*Work item*
For each line of the data below, copy it if it holds the word "positions".

*Data to process*

· · · · · · ·

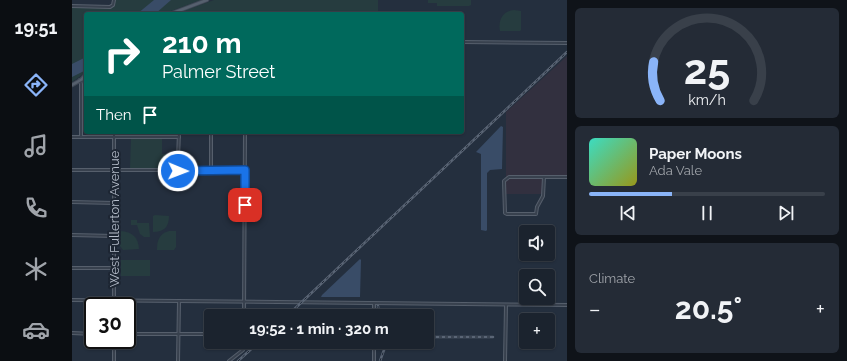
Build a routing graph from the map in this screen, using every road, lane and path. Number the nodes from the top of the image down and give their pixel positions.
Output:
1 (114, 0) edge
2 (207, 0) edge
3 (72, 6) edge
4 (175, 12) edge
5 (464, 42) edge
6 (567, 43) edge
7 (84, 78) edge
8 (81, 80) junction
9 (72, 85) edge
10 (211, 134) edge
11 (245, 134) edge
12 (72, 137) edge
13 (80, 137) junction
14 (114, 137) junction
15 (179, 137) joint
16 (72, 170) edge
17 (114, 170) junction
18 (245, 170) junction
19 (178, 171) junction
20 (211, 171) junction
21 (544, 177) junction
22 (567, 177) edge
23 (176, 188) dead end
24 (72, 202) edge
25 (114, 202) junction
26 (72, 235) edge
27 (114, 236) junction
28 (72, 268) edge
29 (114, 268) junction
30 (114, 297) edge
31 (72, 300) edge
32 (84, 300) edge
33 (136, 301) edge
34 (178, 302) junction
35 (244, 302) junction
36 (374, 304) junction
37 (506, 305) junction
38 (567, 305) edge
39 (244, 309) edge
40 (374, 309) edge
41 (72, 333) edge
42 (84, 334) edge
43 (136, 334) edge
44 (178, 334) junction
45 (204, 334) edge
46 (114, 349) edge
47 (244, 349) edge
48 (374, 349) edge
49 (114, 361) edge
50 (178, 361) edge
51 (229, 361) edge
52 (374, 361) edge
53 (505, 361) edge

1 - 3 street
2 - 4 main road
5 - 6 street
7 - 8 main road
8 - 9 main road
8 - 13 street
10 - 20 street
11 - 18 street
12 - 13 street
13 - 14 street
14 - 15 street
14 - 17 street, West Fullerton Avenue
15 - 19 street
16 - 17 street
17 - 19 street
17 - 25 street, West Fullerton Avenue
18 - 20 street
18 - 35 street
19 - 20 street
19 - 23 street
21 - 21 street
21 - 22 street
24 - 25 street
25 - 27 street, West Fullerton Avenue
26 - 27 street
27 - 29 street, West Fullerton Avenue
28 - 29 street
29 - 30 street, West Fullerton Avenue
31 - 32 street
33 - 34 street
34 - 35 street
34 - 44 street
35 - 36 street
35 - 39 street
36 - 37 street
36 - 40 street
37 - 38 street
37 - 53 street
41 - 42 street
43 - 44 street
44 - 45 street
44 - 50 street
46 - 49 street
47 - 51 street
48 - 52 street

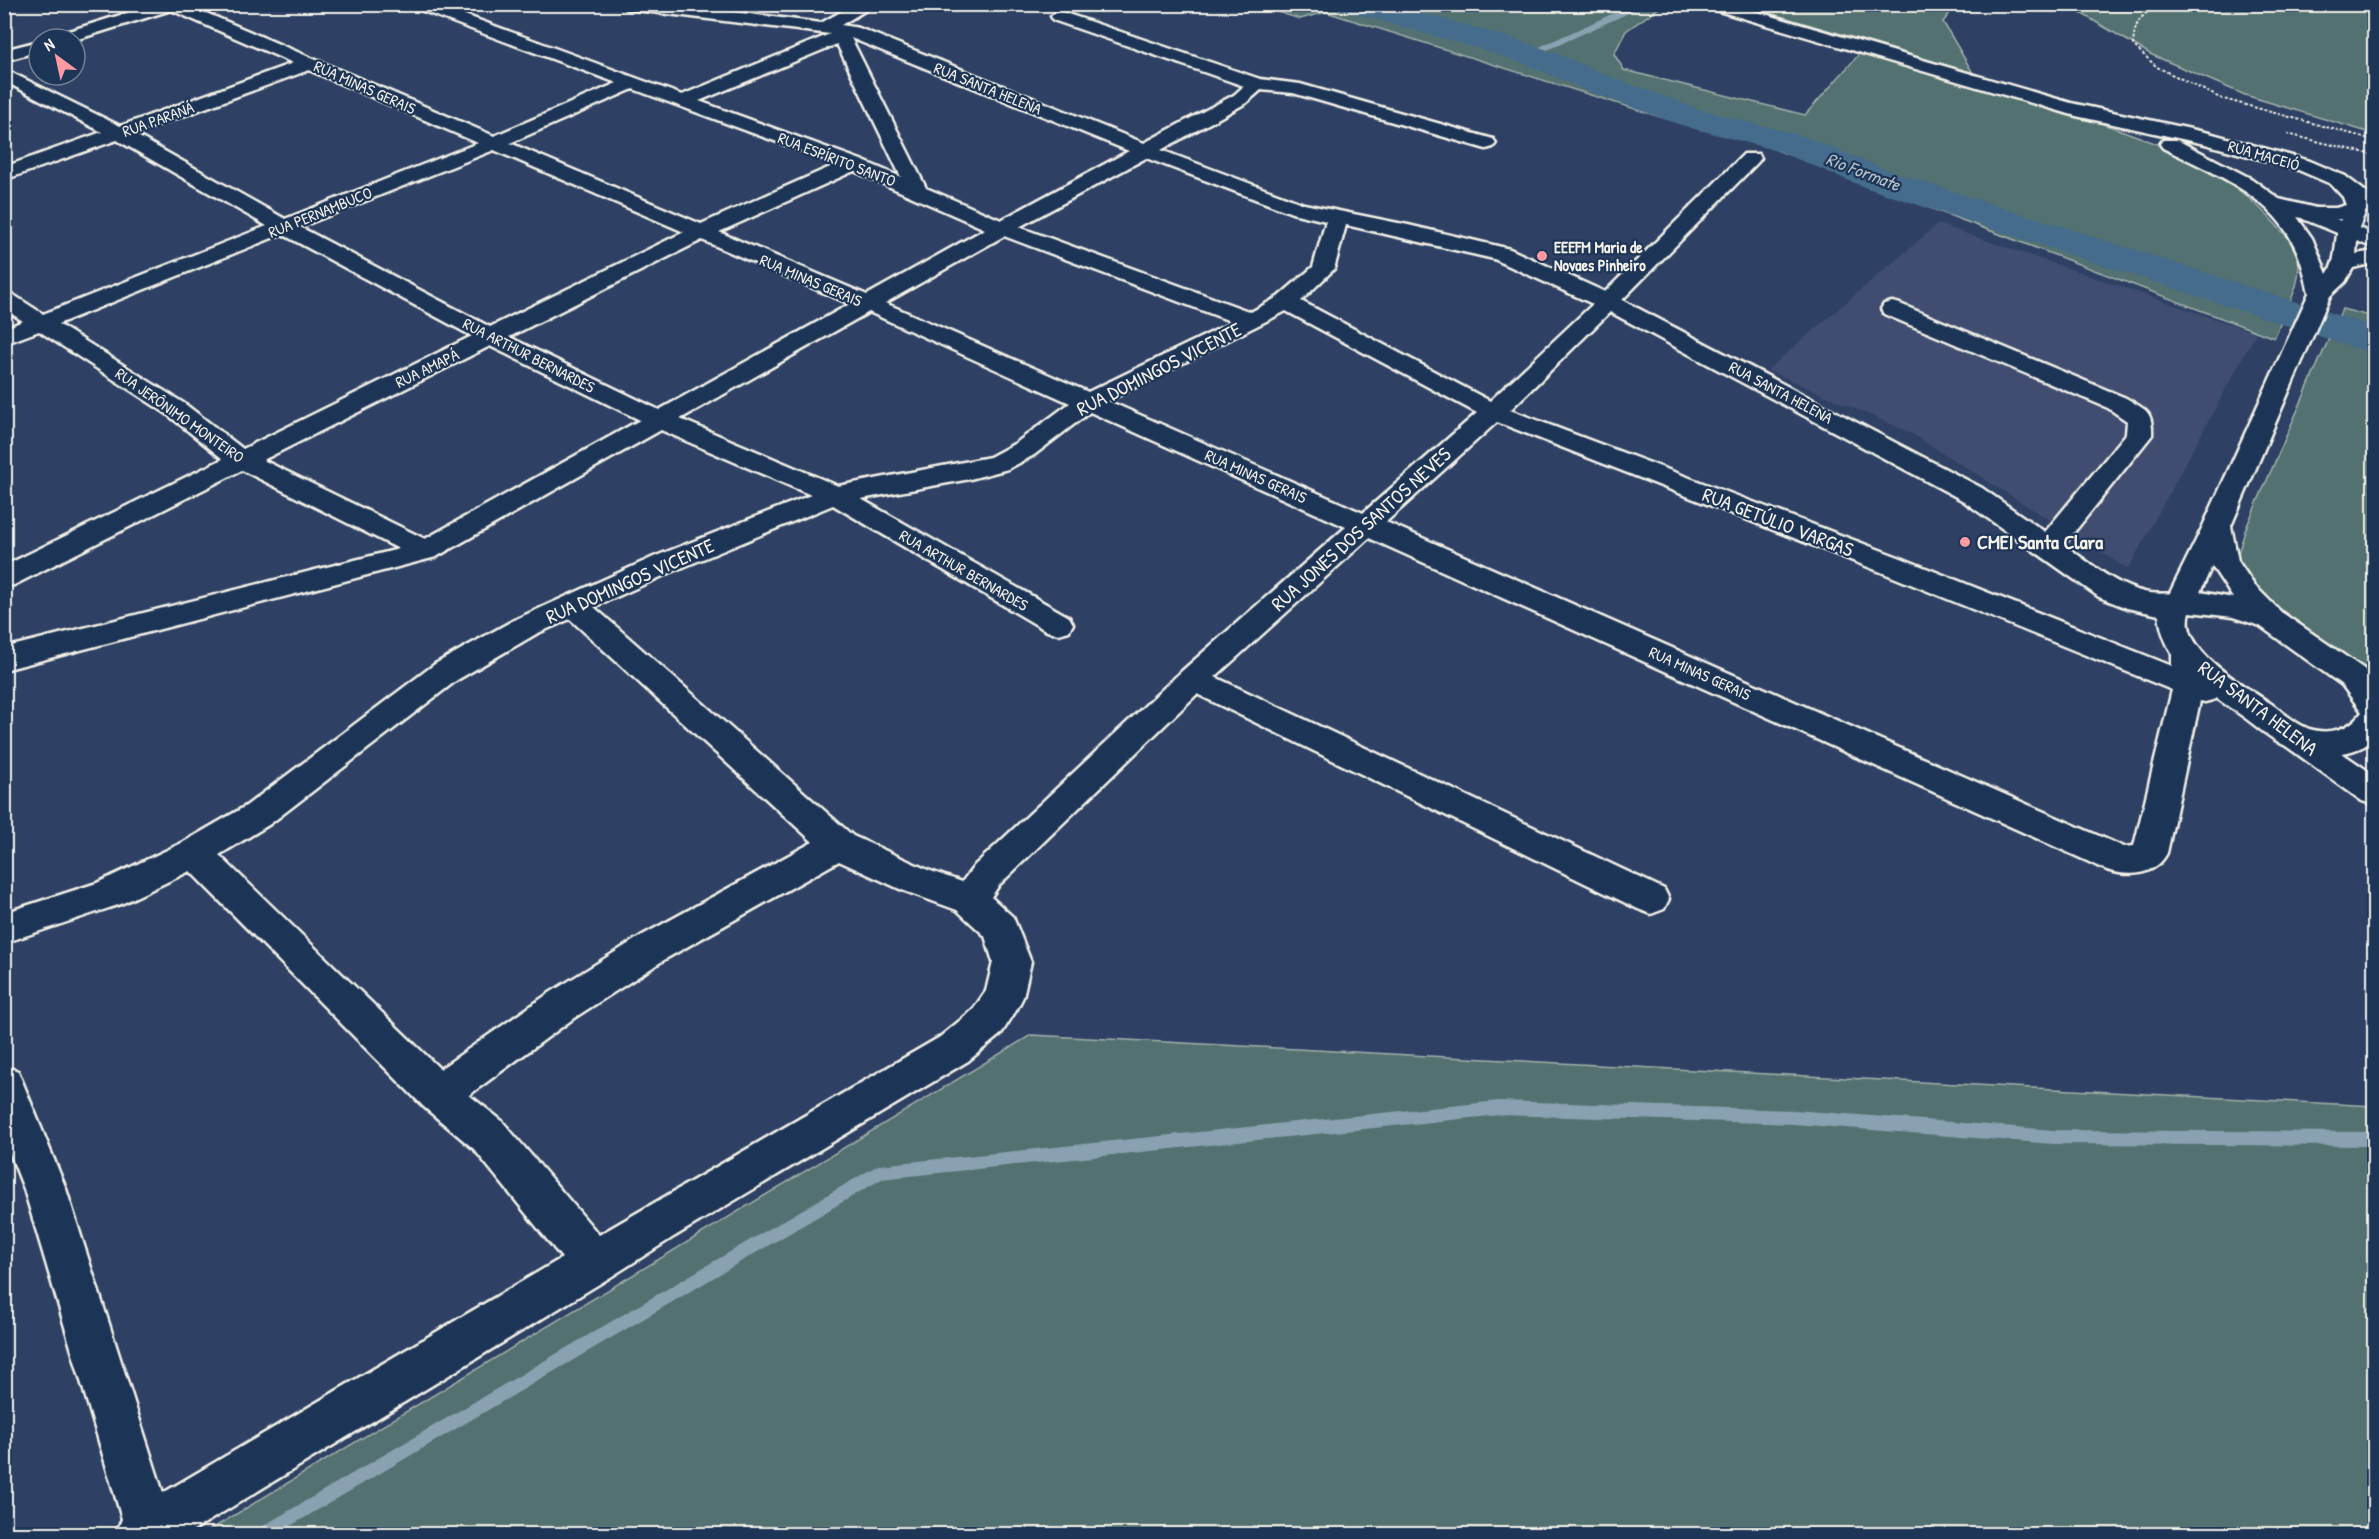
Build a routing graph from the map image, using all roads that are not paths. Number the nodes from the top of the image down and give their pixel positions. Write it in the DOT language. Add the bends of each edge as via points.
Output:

· · · · · · ·

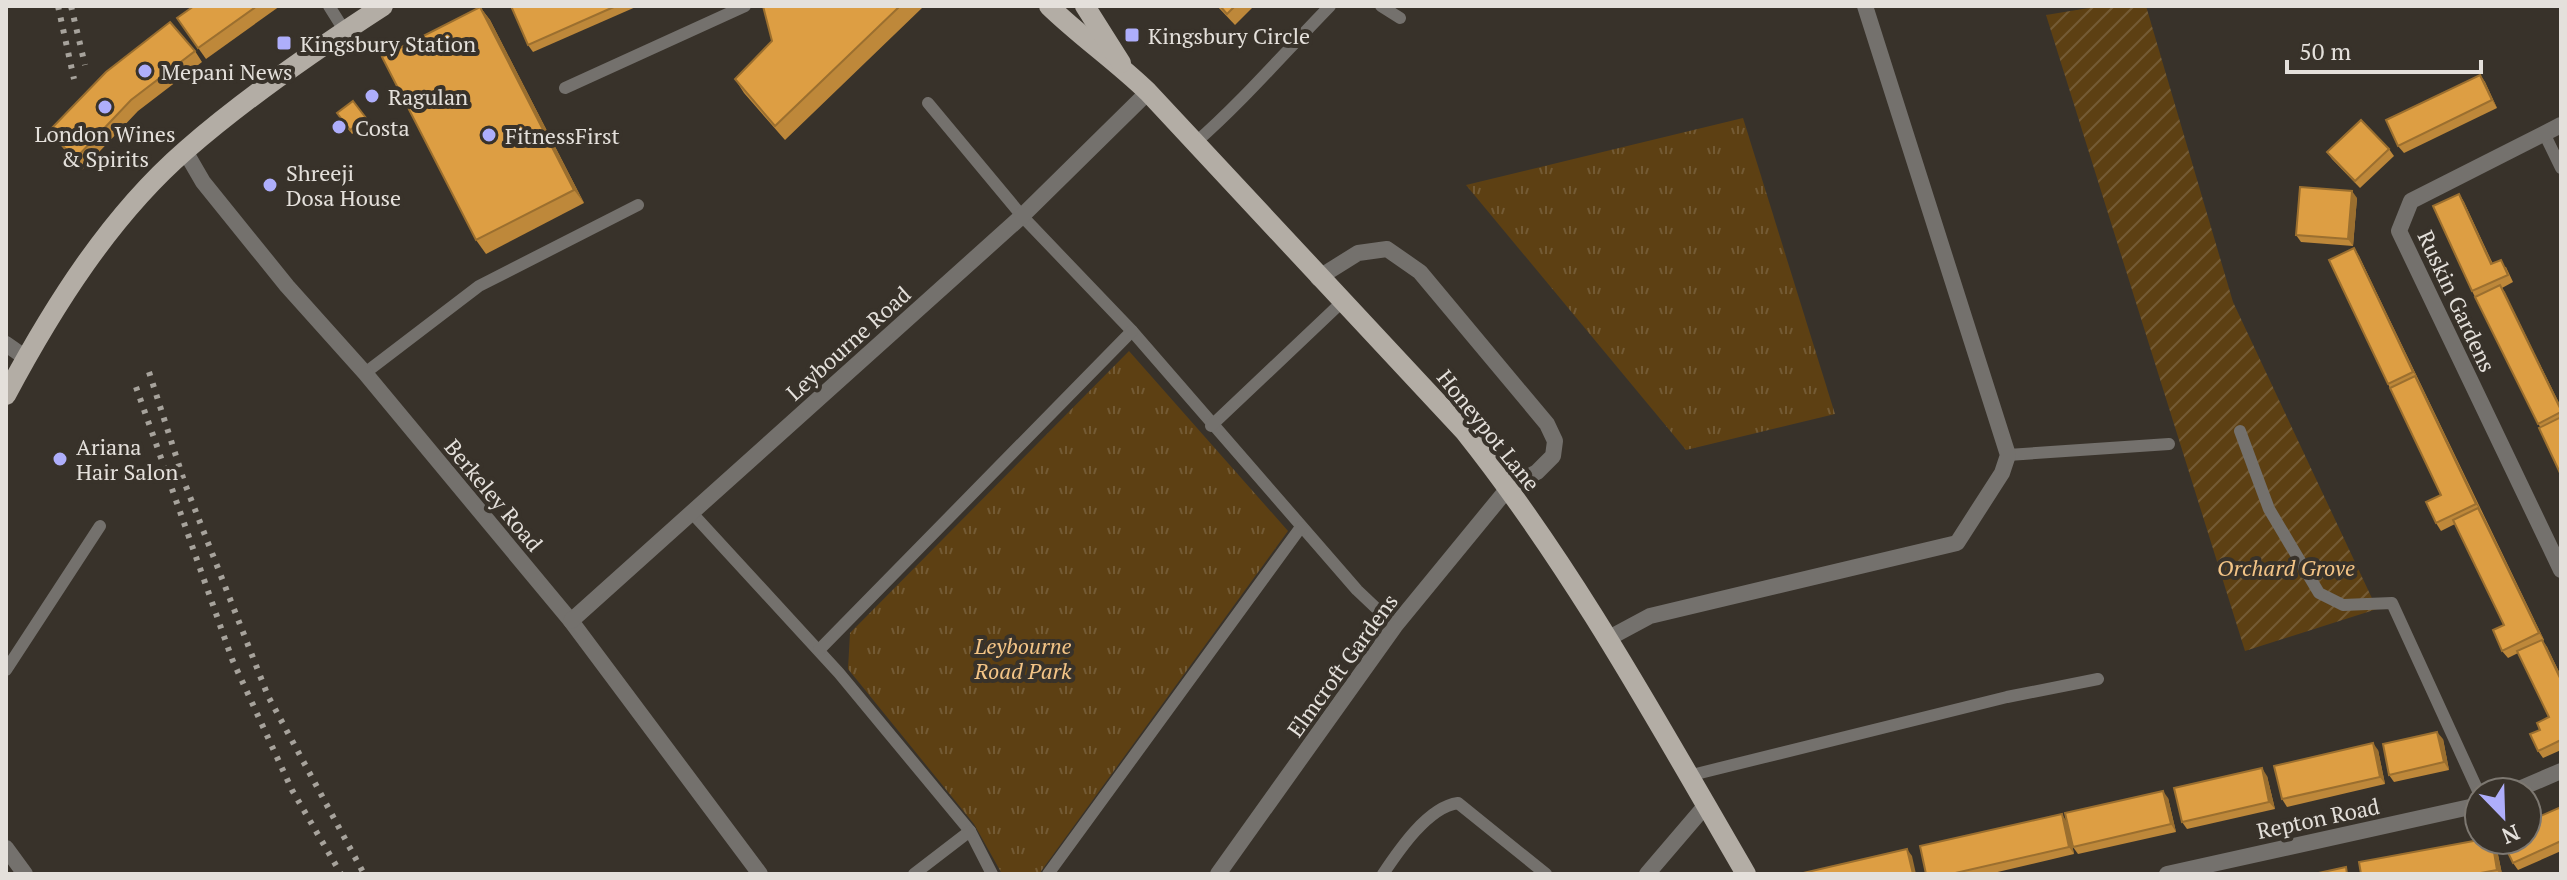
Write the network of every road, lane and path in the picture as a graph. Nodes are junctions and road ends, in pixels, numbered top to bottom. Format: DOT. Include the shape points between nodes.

· · · · · · ·

*Exercise response*
Build a routing graph from the map in this screen, using every road, lane and path. Number the nodes from the top of the image down and give their pixel positions.
Build a routing graph from the map image, using all roads that are not paths. Number the nodes from the top of the image down and give their pixel positions. Write it in the DOT language. Add the bends of each edge as via points.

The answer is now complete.